* [ACTIVITY] Starting from the first line below, copy the whole listing exactly.

╭─ SOURCE INFORMATION

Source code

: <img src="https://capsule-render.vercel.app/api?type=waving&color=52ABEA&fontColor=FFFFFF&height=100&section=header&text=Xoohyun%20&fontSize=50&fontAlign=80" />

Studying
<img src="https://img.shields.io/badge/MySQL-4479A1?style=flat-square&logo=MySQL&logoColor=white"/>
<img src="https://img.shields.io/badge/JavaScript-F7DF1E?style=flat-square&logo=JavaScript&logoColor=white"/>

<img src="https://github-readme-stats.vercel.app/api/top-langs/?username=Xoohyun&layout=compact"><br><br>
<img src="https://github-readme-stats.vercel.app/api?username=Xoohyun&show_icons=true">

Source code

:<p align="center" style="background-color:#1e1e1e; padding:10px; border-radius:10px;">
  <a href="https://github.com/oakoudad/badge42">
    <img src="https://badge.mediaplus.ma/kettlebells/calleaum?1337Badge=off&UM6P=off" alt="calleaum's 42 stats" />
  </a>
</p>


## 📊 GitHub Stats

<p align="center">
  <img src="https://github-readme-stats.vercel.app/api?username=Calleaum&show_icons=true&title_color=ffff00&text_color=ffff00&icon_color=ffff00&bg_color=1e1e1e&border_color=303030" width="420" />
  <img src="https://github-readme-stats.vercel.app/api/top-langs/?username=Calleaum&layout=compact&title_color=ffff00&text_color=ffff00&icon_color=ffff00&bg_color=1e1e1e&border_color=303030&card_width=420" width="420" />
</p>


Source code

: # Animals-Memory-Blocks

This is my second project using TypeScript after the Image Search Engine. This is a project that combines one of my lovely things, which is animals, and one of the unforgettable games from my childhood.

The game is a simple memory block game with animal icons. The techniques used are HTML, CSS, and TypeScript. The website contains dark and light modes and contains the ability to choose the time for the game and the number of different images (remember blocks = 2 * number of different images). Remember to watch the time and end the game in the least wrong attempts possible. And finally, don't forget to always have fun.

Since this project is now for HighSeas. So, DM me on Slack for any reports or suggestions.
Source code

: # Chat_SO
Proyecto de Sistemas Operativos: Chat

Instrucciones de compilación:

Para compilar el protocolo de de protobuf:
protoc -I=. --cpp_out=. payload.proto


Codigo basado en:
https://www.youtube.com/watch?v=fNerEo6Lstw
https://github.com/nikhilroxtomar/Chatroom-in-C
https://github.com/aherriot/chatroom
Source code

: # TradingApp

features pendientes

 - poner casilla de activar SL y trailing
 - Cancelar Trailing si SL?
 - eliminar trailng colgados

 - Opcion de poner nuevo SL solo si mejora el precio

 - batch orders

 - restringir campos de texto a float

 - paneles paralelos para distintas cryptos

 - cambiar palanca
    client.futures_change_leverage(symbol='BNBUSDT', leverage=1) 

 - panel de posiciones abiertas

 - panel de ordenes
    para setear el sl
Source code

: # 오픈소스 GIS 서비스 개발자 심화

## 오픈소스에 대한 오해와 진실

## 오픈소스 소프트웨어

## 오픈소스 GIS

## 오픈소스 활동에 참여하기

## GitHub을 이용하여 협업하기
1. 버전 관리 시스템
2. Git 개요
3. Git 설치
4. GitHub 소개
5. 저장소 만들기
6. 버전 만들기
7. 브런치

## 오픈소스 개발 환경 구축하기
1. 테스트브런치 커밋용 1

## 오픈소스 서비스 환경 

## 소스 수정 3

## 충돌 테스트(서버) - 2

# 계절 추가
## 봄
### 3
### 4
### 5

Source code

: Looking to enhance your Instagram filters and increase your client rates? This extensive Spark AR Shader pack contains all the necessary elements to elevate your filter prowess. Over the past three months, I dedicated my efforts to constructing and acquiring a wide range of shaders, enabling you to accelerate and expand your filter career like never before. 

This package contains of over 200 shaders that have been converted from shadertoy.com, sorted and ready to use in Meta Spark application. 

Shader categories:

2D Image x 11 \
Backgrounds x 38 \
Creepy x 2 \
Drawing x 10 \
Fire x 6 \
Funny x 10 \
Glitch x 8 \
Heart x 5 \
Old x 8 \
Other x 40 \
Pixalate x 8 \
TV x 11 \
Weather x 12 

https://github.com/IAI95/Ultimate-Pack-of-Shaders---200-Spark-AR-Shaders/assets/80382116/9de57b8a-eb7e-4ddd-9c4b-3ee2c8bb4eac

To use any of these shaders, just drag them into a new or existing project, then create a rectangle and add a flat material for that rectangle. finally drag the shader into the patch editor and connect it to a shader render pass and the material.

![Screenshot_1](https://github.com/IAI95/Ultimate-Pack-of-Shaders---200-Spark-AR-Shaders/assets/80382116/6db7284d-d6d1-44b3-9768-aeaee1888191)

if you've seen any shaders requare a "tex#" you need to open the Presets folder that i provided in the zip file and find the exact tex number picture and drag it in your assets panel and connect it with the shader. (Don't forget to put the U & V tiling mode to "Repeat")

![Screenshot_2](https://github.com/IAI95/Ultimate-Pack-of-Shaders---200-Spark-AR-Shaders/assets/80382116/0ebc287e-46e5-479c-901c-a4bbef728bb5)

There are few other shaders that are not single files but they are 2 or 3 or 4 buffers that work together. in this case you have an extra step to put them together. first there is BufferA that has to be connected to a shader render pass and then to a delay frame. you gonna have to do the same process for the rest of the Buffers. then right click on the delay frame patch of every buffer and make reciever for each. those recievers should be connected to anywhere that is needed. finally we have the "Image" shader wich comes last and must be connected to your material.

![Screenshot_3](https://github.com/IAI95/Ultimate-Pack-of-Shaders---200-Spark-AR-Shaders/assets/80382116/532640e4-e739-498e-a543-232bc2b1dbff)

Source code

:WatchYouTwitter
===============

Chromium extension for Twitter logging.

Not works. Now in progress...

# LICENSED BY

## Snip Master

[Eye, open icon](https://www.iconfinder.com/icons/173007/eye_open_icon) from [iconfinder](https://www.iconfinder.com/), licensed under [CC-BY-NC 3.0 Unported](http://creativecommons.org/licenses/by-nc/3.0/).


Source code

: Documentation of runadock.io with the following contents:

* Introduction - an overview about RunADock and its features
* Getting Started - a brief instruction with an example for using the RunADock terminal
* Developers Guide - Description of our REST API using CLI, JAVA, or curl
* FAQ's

╰─

* [WRITTEN SOLUTION]
Source code

: <img src="https://capsule-render.vercel.app/api?type=waving&color=52ABEA&fontColor=FFFFFF&height=100&section=header&text=Xoohyun%20&fontSize=50&fontAlign=80" />

Studying
<img src="https://img.shields.io/badge/MySQL-4479A1?style=flat-square&logo=MySQL&logoColor=white"/>
<img src="https://img.shields.io/badge/JavaScript-F7DF1E?style=flat-square&logo=JavaScript&logoColor=white"/>

<img src="https://github-readme-stats.vercel.app/api/top-langs/?username=Xoohyun&layout=compact"><br><br>
<img src="https://github-readme-stats.vercel.app/api?username=Xoohyun&show_icons=true">

Source code

:<p align="center" style="background-color:#1e1e1e; padding:10px; border-radius:10px;">
  <a href="https://github.com/oakoudad/badge42">
    <img src="https://badge.mediaplus.ma/kettlebells/calleaum?1337Badge=off&UM6P=off" alt="calleaum's 42 stats" />
  </a>
</p>


## 📊 GitHub Stats

<p align="center">
  <img src="https://github-readme-stats.vercel.app/api?username=Calleaum&show_icons=true&title_color=ffff00&text_color=ffff00&icon_color=ffff00&bg_color=1e1e1e&border_color=303030" width="420" />
  <img src="https://github-readme-stats.vercel.app/api/top-langs/?username=Calleaum&layout=compact&title_color=ffff00&text_color=ffff00&icon_color=ffff00&bg_color=1e1e1e&border_color=303030&card_width=420" width="420" />
</p>


Source code

: # Animals-Memory-Blocks

This is my second project using TypeScript after the Image Search Engine. This is a project that combines one of my lovely things, which is animals, and one of the unforgettable games from my childhood.

The game is a simple memory block game with animal icons. The techniques used are HTML, CSS, and TypeScript. The website contains dark and light modes and contains the ability to choose the time for the game and the number of different images (remember blocks = 2 * number of different images). Remember to watch the time and end the game in the least wrong attempts possible. And finally, don't forget to always have fun.

Since this project is now for HighSeas. So, DM me on Slack for any reports or suggestions.
Source code

: # Chat_SO
Proyecto de Sistemas Operativos: Chat

Instrucciones de compilación:

Para compilar el protocolo de de protobuf:
protoc -I=. --cpp_out=. payload.proto


Codigo basado en:
https://www.youtube.com/watch?v=fNerEo6Lstw
https://github.com/nikhilroxtomar/Chatroom-in-C
https://github.com/aherriot/chatroom
Source code

: # TradingApp

features pendientes

 - poner casilla de activar SL y trailing
 - Cancelar Trailing si SL?
 - eliminar trailng colgados

 - Opcion de poner nuevo SL solo si mejora el precio

 - batch orders

 - restringir campos de texto a float

 - paneles paralelos para distintas cryptos

 - cambiar palanca
    client.futures_change_leverage(symbol='BNBUSDT', leverage=1) 

 - panel de posiciones abiertas

 - panel de ordenes
    para setear el sl
Source code

: # 오픈소스 GIS 서비스 개발자 심화

## 오픈소스에 대한 오해와 진실

## 오픈소스 소프트웨어

## 오픈소스 GIS

## 오픈소스 활동에 참여하기

## GitHub을 이용하여 협업하기
1. 버전 관리 시스템
2. Git 개요
3. Git 설치
4. GitHub 소개
5. 저장소 만들기
6. 버전 만들기
7. 브런치

## 오픈소스 개발 환경 구축하기
1. 테스트브런치 커밋용 1

## 오픈소스 서비스 환경 

## 소스 수정 3

## 충돌 테스트(서버) - 2

# 계절 추가
## 봄
### 3
### 4
### 5

Source code

: Looking to enhance your Instagram filters and increase your client rates? This extensive Spark AR Shader pack contains all the necessary elements to elevate your filter prowess. Over the past three months, I dedicated my efforts to constructing and acquiring a wide range of shaders, enabling you to accelerate and expand your filter career like never before. 

This package contains of over 200 shaders that have been converted from shadertoy.com, sorted and ready to use in Meta Spark application. 

Shader categories:

2D Image x 11 \
Backgrounds x 38 \
Creepy x 2 \
Drawing x 10 \
Fire x 6 \
Funny x 10 \
Glitch x 8 \
Heart x 5 \
Old x 8 \
Other x 40 \
Pixalate x 8 \
TV x 11 \
Weather x 12 

https://github.com/IAI95/Ultimate-Pack-of-Shaders---200-Spark-AR-Shaders/assets/80382116/9de57b8a-eb7e-4ddd-9c4b-3ee2c8bb4eac

To use any of these shaders, just drag them into a new or existing project, then create a rectangle and add a flat material for that rectangle. finally drag the shader into the patch editor and connect it to a shader render pass and the material.

![Screenshot_1](https://github.com/IAI95/Ultimate-Pack-of-Shaders---200-Spark-AR-Shaders/assets/80382116/6db7284d-d6d1-44b3-9768-aeaee1888191)

if you've seen any shaders requare a "tex#" you need to open the Presets folder that i provided in the zip file and find the exact tex number picture and drag it in your assets panel and connect it with the shader. (Don't forget to put the U & V tiling mode to "Repeat")

![Screenshot_2](https://github.com/IAI95/Ultimate-Pack-of-Shaders---200-Spark-AR-Shaders/assets/80382116/0ebc287e-46e5-479c-901c-a4bbef728bb5)

There are few other shaders that are not single files but they are 2 or 3 or 4 buffers that work together. in this case you have an extra step to put them together. first there is BufferA that has to be connected to a shader render pass and then to a delay frame. you gonna have to do the same process for the rest of the Buffers. then right click on the delay frame patch of every buffer and make reciever for each. those recievers should be connected to anywhere that is needed. finally we have the "Image" shader wich comes last and must be connected to your material.

![Screenshot_3](https://github.com/IAI95/Ultimate-Pack-of-Shaders---200-Spark-AR-Shaders/assets/80382116/532640e4-e739-498e-a543-232bc2b1dbff)

Source code

:WatchYouTwitter
===============

Chromium extension for Twitter logging.

Not works. Now in progress...

# LICENSED BY

## Snip Master

[Eye, open icon](https://www.iconfinder.com/icons/173007/eye_open_icon) from [iconfinder](https://www.iconfinder.com/), licensed under [CC-BY-NC 3.0 Unported](http://creativecommons.org/licenses/by-nc/3.0/).


Source code

: Documentation of runadock.io with the following contents:

* Introduction - an overview about RunADock and its features
* Getting Started - a brief instruction with an example for using the RunADock terminal
* Developers Guide - Description of our REST API using CLI, JAVA, or curl
* FAQ's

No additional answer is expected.